Integration with Frameworks

Most web frameworks have OpenTracing middleware:

import (
    "github.com/opentracing-contrib/go-stdlib/nethttp"
)

func main() {
    mux := http.NewServeMux()
    mux.HandleFunc("/checkout", handleCheckout)

    // Wrap handlers with tracing middleware
    handler := nethttp.Middleware(
        opentracing.GlobalTracer(),
        mux,
        nethttp.OperationNameFunc(func(r *http.Request) string {
            return fmt.Sprintf("%s %s", r.Method, r.URL.Path)
        }),
    )

    http.ListenAndServe(":8080", handler)
}

This automatically creates spans for incoming requests and injects context into outgoing requests.

Database Tracing

Database calls are often the slowest part of request processing. Tracing them is critical:

func getUser(ctx context.Context, userID string) (*User, error) {
    span, ctx := opentracing.StartSpanFromContext(ctx, "db.query.users")
    defer span.Finish()

    span.SetTag("db.type", "postgres")
    span.SetTag("db.instance", "users-db-primary")
    span.SetTag("db.statement", "SELECT * FROM users WHERE id = ?")

    var user User
    err := db.QueryRowContext(ctx, "SELECT * FROM users WHERE id = $1", userID).Scan(
        &user.ID, &user.Name, &user.Email,
    )

    if err != nil {
        ext.Error.Set(span, true)
        span.LogKV("error", err.Error())
        return nil, err
    }

    return &user, nil
}

When you see a slow trace, you can immediately identify which database query is the bottleneck.

Analyzing Traces

Once you’re collecting traces, use them to:

Debug Production Errors

Filter traces by error status and examine the failing span. The tags and logs usually reveal the root cause.
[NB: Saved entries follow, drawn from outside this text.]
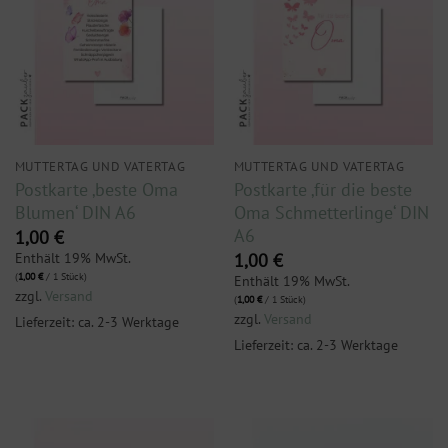
MUTTERTAG UND VATERTAG
MUTTERTAG UND VATERTAG
Postkarte ‚beste Oma
Postkarte ‚für die beste
Blumen‘ DIN A6
Oma Schmetterlinge‘ DIN
A6
1,00
€
Enthält 19% MwSt.
1,00
€
(
1,00
€
/ 1 Stück)
Enthält 19% MwSt.
zzgl.
Versand
(
1,00
€
/ 1 Stück)
zzgl.
Versand
Lieferzeit: ca. 2-3 Werktage
Lieferzeit: ca. 2-3 Werktage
Identify Performance Bottlenecks

Look for traces with high latency and drill into the slowest spans. Often you’ll find:

N+1 queries hitting the database repeatedly
Synchronous calls that could be parallelized
Timeouts waiting for external services

Understand System Behavior

Traces show you how requests actually flow through your system, which often differs from the architecture diagrams.

Best Practices

Name spans clearly: Use descriptive operation names like inventory.reserve not function1.

Tag generously: Add tags for user IDs, tenant IDs, feature flags, cache hits/misses. More metadata means better debugging.

Don’t log sensitive data: Avoid putting passwords, tokens, or PII in span logs.

Propagate context everywhere: If you make an outbound call without propagating context, that part of the trace disappears.

Monitor tracing overhead: Measure the CPU and memory cost of tracing. If it’s more than 1-2%, adjust sampling rates.

Common Pitfalls

Forgetting to finish spans: Always use defer span.Finish() to ensure spans are recorded even if the function panics.

Creating too many spans: Don’t create a span for every tiny function. Focus on meaningful operations like RPC calls, database queries, and business logic steps.

Not sampling: Tracing every request in production will overwhelm your tracing backend and add latency.

Looking Forward

Distributed tracing is becoming essential as systems grow more complex. The ecosystem is maturing rapidly:

Better automatic instrumentation for popular frameworks
Integration with metrics and logs for unified observability
Standards like OpenTracing converging into OpenTelemetry
Improved sampling strategies and tail-based sampling

For any team running microservices, I strongly recommend implementing distributed tracing. The ability to understand request flows and debug production issues makes it indispensable.

Start simple: instrument your HTTP handlers and database calls. Add sampling to keep overhead low. Then gradually expand tracing coverage as you see the value.

When the next production incident happens, you’ll have the visibility to resolve it quickly instead of drowning in disconnected logs.